- PASSAGE PROVIDED
────────────────────────────────────────

Pastor and author Jane Willan talked with Spencer Downing about her recent editorial, “How Does a Christian Vote for Trump?”

I’m Spencer Downing and I’m talking with Jane Willan, who is pastor of First Congregational Church – United Church of Christ in Paxton Massachusetts. Previously she led congregations in Iowa. Earlier in her career she was a teacher, a writer, and she had a stint as a research scientist at Harvard.

In addition she’s also a novelist. Her next mystery, titled, The Hour of Death: A Sister Agatha and Father Selwyn Mystery will be arriving in bookstores on October 18, so check that out.

She recently published an editorial in the Worcester Telegram titled, “How Does a Christian Vote for Trump?”

Jane Willan, thanks for talking with us today.

Oh it’s great to talk with you.

So you were asked by a middle schooler in your congregation, “How can someone who’s a Christian vote for Donald Trump?,” and you have an answer.

Well my answer is almost, “I have no idea. I don’t really know how a Christian could unless . . .  You know, it’s interesting. Trump’s base is white evangelical Christian men, well, not just men but white evangelical Christians. And they do go for him because they see him as someone who represents that way of thinking, I guess.

────────────────────────────────────────

- SUPPLIED INFORMATION
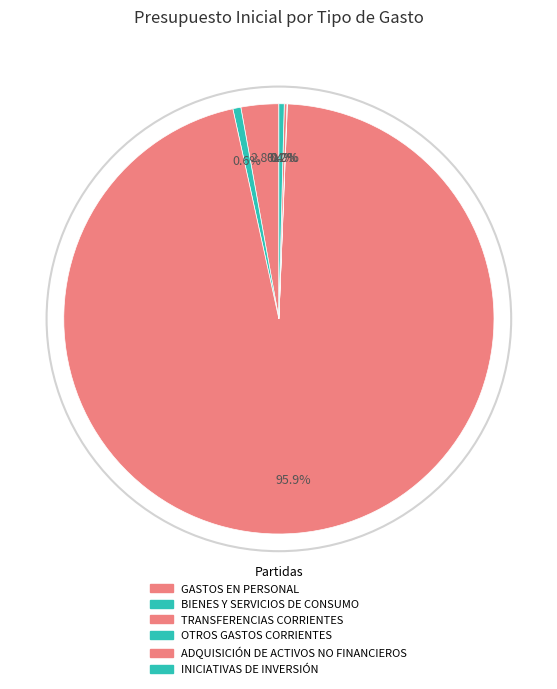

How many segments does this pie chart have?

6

────────────────────────────────────────

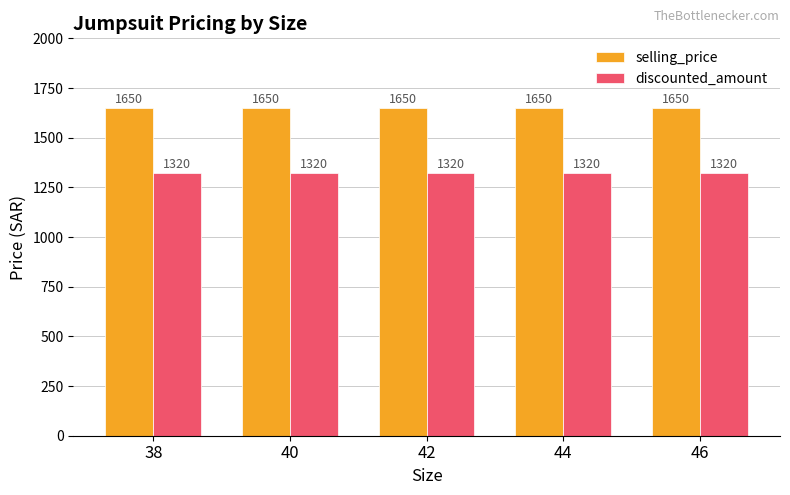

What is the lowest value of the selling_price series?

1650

────────────────────────────────────────

- WORK REQUIRED
According to the interview with Jane Willan, in which newspaper did her editorial "How Does a Christian Vote for Trump?" appear?

- RESULT OF THE TASK
The Worcester Telegram